- **INSTRUCTIONS FOR THE TASK**: Please retype every record exactly as it appears, omitting the pictures.

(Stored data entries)
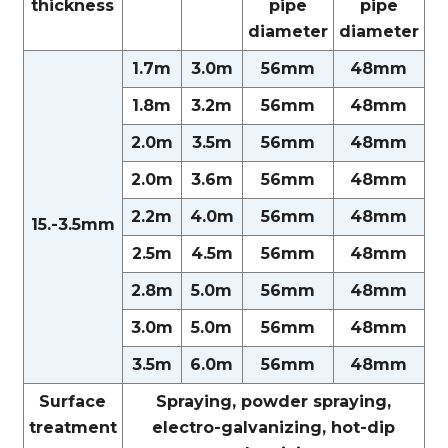
thickness
pipe
pipe
diameter
diameter
1.7m
3.0m
56mm
48mm
1.8m
3.2m
56mm
48mm
2.0m
3.5m
56mm
48mm
2.0m
3.6m
56mm
48mm
2.2m
4.0m
56mm
48mm
15.-3.5mm
2.5m
4.5m
56mm
48mm
2.8m
5.0m
56mm
48mm
3.0m
5.0m
56mm
48mm
3.5m
6.0m
56mm
48mm
Surface
Spraying, powder spraying,
treatment
electro-galvanizing, hot-dip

- **WRITTEN SOLUTION**:
thickness
pipe
pipe
diameter
diameter
1.7m
3.0m
56mm
48mm
1.8m
3.2m
56mm
48mm
2.0m
3.5m
56mm
48mm
2.0m
3.6m
56mm
48mm
2.2m
4.0m
56mm
48mm
15.-3.5mm
2.5m
4.5m
56mm
48mm
2.8m
5.0m
56mm
48mm
3.0m
5.0m
56mm
48mm
3.5m
6.0m
56mm
48mm
Surface
Spraying, powder spraying,
treatment
electro-galvanizing, hot-dip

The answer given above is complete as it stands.